Kevin's answer is right in what you are attempting to do. However, you've made an elementary mistake. The end result is that your whole array is filled with zeros instead of rotating nibbles.
To see why that is the case, I'd suggest you first implement a byte rotation ({a, b, c} -> {c, a, b}) the same way - which is by using a loop counter increasing from 0 to array size. See if you can do better by reducing transfers into the variable last.
Once you see how you can do that, you can simply apply the same logic to nibbles ({al:ah, bl:bh, cl:ch} -> {ch:al, ah:bl, bh:cl}). My representation here is incorrect if you think in terms of hex values.
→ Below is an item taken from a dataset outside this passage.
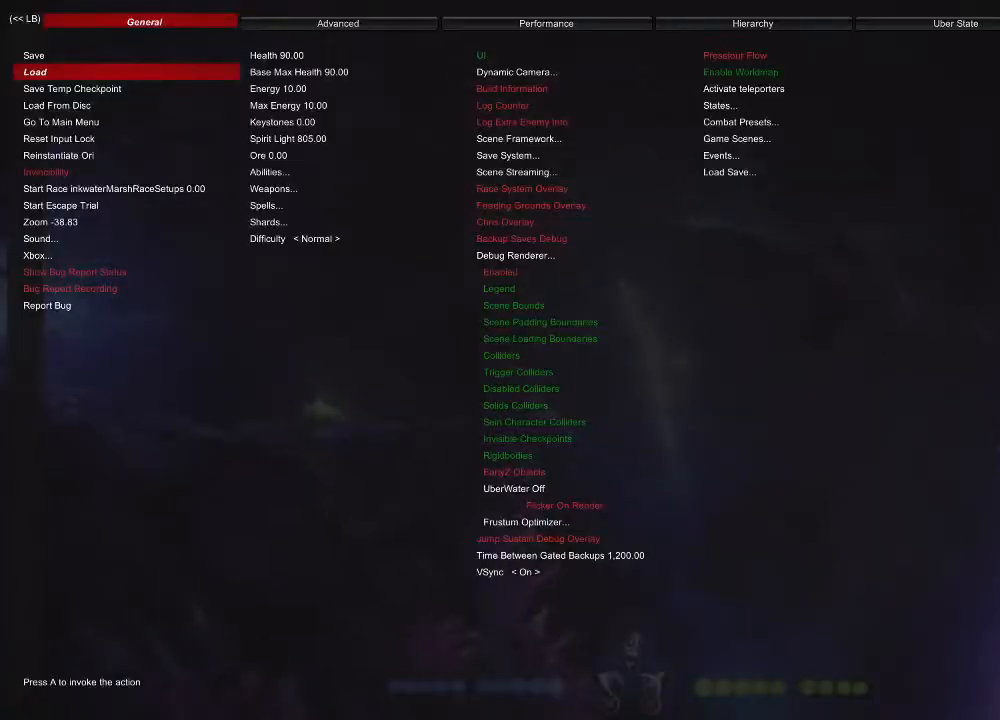
{"buttons": [], "left_stick": "center", "right_stick": "center", "events": [[167, "A", "down"], [267, "A", "up"]]}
The hex value 0xXY is Y:X in my notation. If you think about how you've done the byte rotation, you can figure out how to save only one nibble, and simply transfer nibbles without actually moving them into last.
Reversing the code is impossible as the algorithm nukes the first byte entirely and discards the lower half of the rest.
On the first iteration of the for loop, the lower part of the first byte is set to zero.
n->low = last;
It's never saved off anywhere. It's simply gone.
// I think this is what you were trying for
last = ((nibbles *)&data[0])->low;
for (i = 0; i < size-1; i++)
{
nibbles *n = (nibbles *)&data[i];
nibbles *next = (nibbles *)&data[i+1];
n->low = n->high;
n->high = next->low;
}
((nibbles *)&data[size-1])->high = last;
To reverse it:
last = ((nibbles *)&data[size-1])->high;
for (i = size-1; i > 0; i--)
{
nibbles *n = (nibbles *)&data[i];
nibbles *prev = (nibbles *)&data[i-1];
n->high = n->low;
n->low = prev->high;
}
((nibbles *)&data[0])->low = last;
... unless I got high and low backwards.
But anyway, this is NOWHERE near the field of encryption. This is obfuscation at best. Security through obscurity is a terrible terrible practice and home-brew encryption get's people in trouble. If you're playing around, all the more power to you. But if you actually want something to be secure, please for the love of all your bytes use a well known and secure encryption scheme.